• **What you should do**:
Below are records with pictures. Reproduce exactly the lines from the line with "Pintar l’ànima de l’escola als" to the line with "sevenleriyle birlikte kutlamıştı.", inclusive, and leave each picture out.

• **The input**:
──────────────────────────────
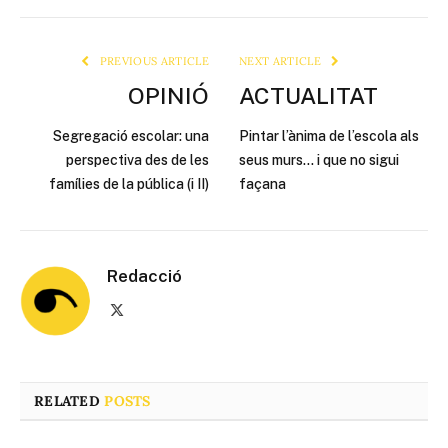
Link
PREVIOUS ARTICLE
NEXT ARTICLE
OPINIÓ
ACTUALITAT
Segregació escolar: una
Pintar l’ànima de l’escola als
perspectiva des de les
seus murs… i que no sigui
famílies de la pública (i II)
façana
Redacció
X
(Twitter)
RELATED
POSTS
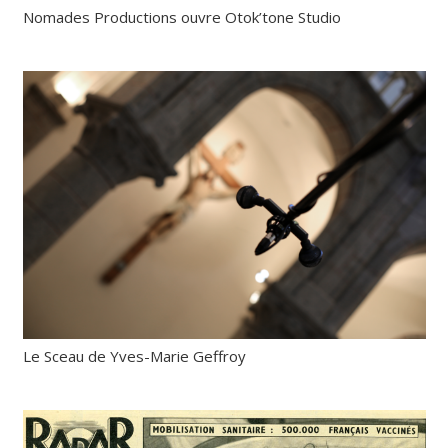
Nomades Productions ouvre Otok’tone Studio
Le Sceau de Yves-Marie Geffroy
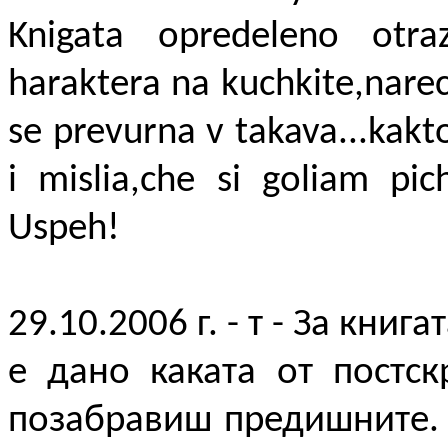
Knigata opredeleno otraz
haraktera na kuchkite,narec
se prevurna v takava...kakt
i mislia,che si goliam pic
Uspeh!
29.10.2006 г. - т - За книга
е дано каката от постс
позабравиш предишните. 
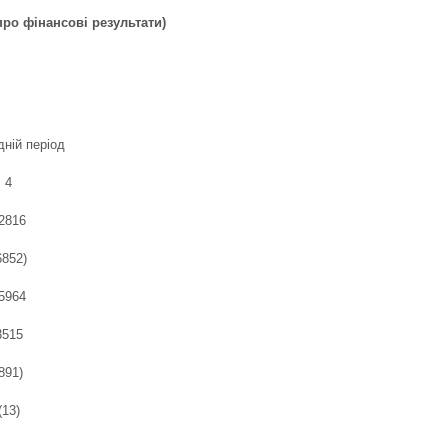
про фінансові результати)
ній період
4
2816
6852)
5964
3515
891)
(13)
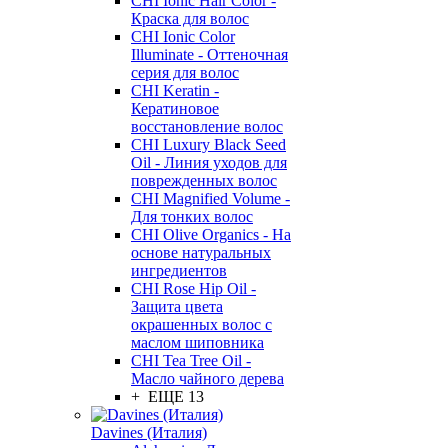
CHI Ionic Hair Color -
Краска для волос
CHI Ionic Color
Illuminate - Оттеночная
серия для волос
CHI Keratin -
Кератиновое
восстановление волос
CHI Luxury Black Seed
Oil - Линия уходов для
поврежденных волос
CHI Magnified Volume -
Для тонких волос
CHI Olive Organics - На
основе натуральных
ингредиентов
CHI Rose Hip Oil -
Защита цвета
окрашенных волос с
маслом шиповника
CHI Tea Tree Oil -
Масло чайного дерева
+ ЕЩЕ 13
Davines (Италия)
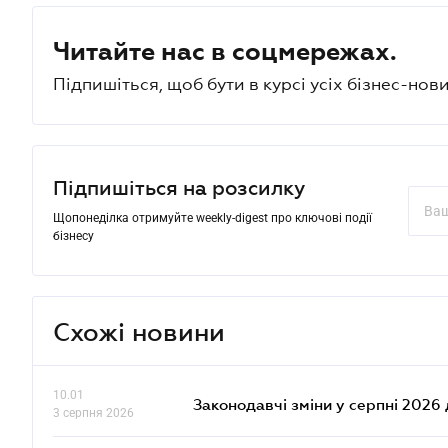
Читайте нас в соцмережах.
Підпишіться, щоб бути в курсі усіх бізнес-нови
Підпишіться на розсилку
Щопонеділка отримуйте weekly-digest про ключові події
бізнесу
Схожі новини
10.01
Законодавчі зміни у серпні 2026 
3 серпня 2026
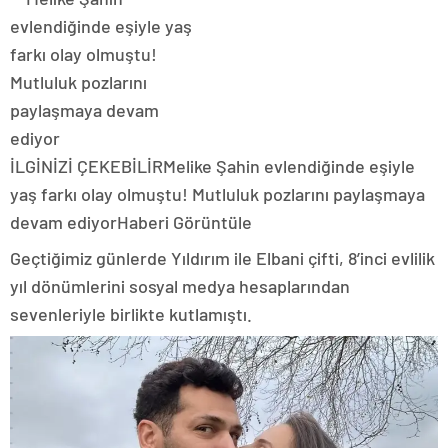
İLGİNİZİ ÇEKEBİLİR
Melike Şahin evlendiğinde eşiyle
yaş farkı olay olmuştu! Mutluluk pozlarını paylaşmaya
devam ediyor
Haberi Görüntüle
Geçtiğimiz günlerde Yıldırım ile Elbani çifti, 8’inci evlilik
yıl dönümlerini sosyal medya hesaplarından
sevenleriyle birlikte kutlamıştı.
──────────────────────────────
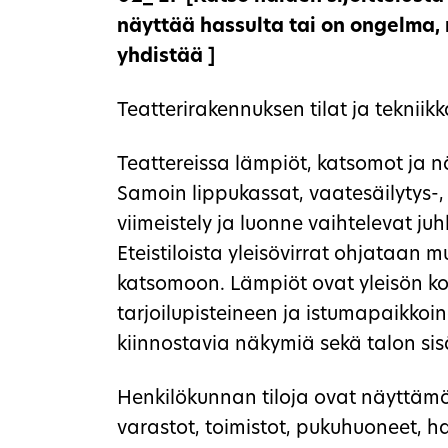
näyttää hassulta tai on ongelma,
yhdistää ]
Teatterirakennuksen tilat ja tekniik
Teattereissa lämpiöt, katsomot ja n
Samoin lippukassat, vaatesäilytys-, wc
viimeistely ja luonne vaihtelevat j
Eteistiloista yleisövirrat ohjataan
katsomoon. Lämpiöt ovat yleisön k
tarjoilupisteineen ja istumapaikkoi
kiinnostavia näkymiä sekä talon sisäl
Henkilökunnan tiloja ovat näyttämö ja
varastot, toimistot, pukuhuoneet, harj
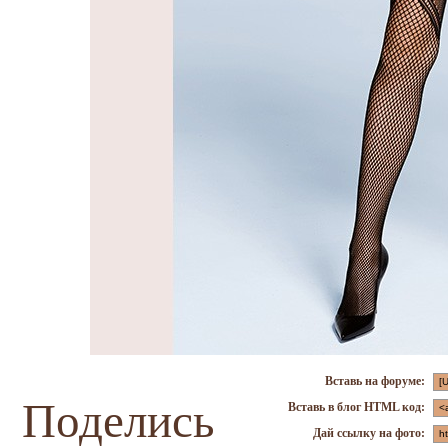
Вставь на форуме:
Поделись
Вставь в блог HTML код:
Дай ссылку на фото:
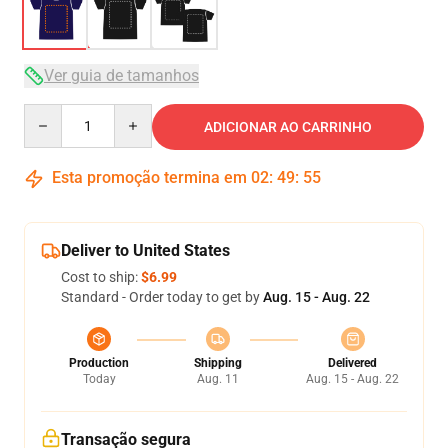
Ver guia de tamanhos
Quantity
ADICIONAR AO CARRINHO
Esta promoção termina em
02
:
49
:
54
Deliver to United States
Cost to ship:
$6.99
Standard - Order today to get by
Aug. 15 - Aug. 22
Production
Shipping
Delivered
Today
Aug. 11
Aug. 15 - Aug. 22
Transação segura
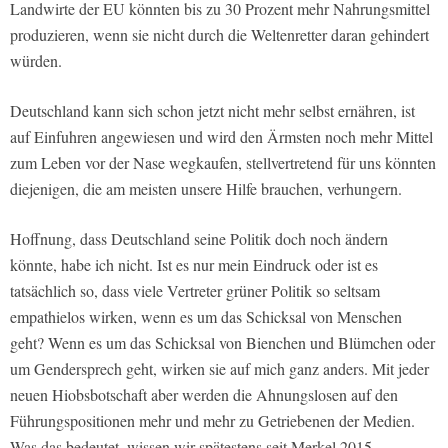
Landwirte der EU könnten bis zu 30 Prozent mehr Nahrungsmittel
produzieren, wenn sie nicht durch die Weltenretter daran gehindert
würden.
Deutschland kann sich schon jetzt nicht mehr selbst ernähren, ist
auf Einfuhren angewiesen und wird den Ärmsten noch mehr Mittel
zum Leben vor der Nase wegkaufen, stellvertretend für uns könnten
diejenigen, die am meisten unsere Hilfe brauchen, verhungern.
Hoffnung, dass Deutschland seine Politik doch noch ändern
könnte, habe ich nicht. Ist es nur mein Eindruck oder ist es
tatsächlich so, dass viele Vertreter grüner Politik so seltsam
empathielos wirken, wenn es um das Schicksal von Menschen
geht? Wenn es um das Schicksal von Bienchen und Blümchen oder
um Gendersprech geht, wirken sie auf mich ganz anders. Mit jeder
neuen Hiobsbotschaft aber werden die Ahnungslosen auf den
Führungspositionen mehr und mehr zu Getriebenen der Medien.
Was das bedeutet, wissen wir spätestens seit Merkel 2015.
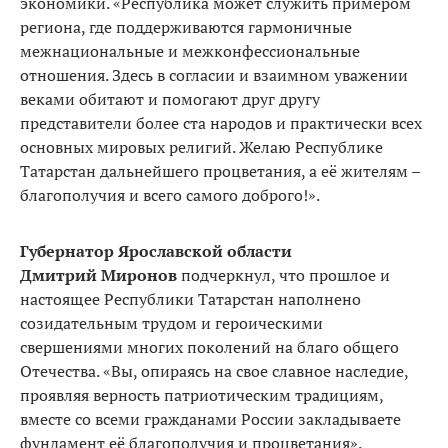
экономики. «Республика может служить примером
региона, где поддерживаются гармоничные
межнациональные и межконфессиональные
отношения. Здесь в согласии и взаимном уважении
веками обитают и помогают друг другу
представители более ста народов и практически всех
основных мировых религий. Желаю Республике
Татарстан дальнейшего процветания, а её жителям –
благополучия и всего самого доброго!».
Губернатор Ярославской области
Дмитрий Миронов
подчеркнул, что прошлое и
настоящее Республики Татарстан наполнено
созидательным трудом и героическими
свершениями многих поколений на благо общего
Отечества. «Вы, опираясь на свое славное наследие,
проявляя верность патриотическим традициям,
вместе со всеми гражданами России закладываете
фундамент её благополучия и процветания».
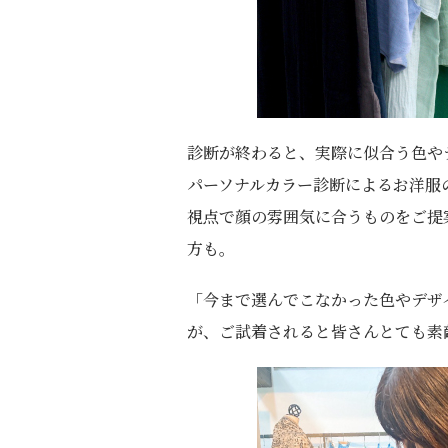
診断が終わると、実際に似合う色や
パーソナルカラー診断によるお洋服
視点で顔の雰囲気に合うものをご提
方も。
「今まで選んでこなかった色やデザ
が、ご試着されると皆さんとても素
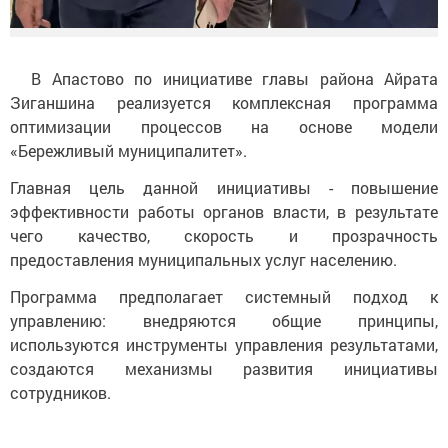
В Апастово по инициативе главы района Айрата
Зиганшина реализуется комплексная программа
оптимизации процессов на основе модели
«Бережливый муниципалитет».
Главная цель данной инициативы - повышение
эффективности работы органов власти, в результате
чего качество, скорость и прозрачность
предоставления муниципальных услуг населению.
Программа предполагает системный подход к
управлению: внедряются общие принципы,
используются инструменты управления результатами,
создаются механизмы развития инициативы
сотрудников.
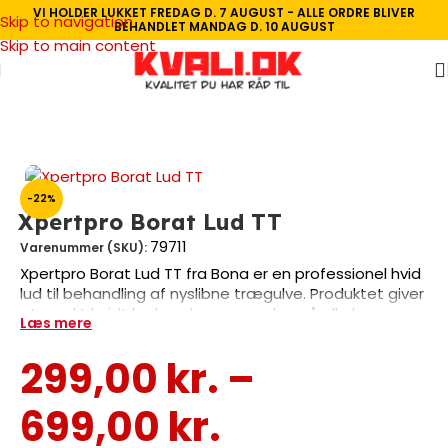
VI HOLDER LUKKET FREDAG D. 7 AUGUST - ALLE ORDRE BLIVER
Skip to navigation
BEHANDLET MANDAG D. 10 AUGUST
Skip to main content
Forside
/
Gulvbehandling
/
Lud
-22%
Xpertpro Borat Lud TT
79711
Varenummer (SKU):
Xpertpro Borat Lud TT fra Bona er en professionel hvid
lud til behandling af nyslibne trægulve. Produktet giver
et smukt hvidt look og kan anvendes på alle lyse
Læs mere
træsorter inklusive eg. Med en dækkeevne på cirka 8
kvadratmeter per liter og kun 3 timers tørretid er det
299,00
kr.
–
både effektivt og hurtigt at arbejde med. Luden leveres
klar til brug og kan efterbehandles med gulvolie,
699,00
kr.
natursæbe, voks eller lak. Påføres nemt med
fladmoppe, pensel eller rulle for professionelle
──────────────────────────────
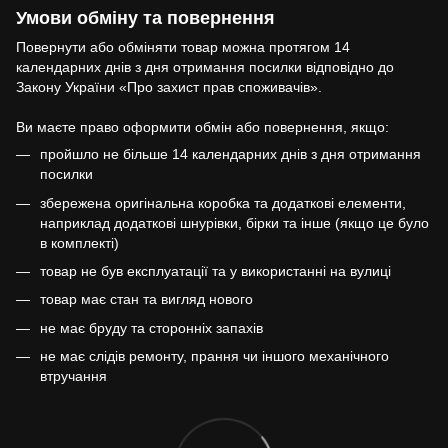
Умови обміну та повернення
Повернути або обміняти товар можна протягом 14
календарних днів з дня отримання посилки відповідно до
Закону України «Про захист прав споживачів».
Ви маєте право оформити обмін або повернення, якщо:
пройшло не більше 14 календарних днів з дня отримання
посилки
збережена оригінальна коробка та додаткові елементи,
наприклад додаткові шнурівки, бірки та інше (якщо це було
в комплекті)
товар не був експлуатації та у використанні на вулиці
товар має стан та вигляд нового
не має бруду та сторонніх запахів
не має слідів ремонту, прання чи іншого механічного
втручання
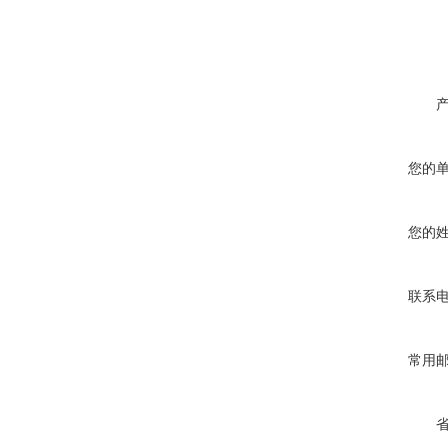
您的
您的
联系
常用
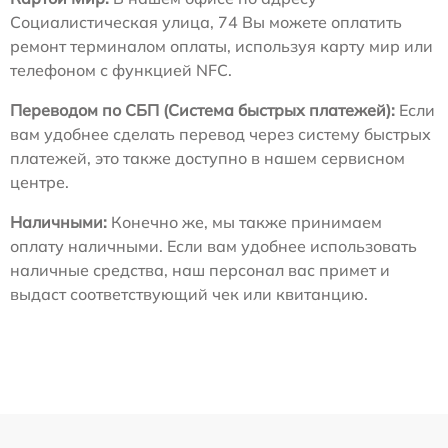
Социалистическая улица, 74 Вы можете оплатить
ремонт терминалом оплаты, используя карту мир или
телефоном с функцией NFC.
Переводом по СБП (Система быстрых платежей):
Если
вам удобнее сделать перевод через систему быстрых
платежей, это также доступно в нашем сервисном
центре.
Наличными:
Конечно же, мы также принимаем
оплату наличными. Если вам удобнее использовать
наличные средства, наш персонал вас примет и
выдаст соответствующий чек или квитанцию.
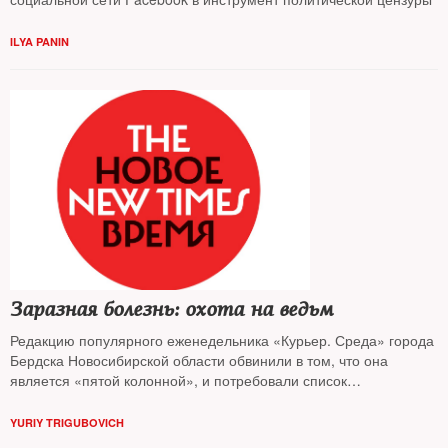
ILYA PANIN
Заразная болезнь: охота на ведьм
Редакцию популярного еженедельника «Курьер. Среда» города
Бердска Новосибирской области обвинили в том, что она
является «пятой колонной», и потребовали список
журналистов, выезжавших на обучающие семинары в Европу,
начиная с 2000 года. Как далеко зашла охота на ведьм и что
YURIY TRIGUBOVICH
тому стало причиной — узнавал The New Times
──────────────────────────────
• **Answer area**:
Pintar l’ànima de l’escola als
perspectiva des de les
seus murs… i que no sigui
famílies de la pública (i II)
façana
Redacció
X
(Twitter)
RELATED
POSTS
Nomades Productions ouvre Otok’tone Studio
Le Sceau de Yves-Marie Geffroy
Knigata opredeleno otraz
haraktera na kuchkite,narec
se prevurna v takava...kakt
i mislia,che si goliam pic
Uspeh!
29.10.2006 г. - т - За книга
е дано каката от постс
позабравиш предишните. 
про фінансові результати)
ній період
4
2816
6852)
5964
3515
891)
(13)
CHI Ionic Hair Color -
Краска для волос
CHI Ionic Color
Illuminate - Оттеночная
серия для волос
CHI Keratin -
Кератиновое
восстановление волос
CHI Luxury Black Seed
Oil - Линия уходов для
поврежденных волос
CHI Magnified Volume -
Для тонких волос
CHI Olive Organics - На
основе натуральных
ингредиентов
CHI Rose Hip Oil -
Защита цвета
окрашенных волос с
маслом шиповника
CHI Tea Tree Oil -
Масло чайного дерева
+ ЕЩЕ 13
Davines (Италия)
Читайте нас в соцмережах.
Підпишіться, щоб бути в курсі усіх бізнес-нови
Підпишіться на розсилку
Щопонеділка отримуйте weekly-digest про ключові події
бізнесу
Схожі новини
10.01
Законодавчі зміни у серпні 2026 
3 серпня 2026
İLGİNİZİ ÇEKEBİLİR
Melike Şahin evlendiğinde eşiyle
yaş farkı olay olmuştu! Mutluluk pozlarını paylaşmaya
devam ediyor
Haberi Görüntüle
Geçtiğimiz günlerde Yıldırım ile Elbani çifti, 8’inci evlilik
yıl dönümlerini sosyal medya hesaplarından
sevenleriyle birlikte kutlamıştı.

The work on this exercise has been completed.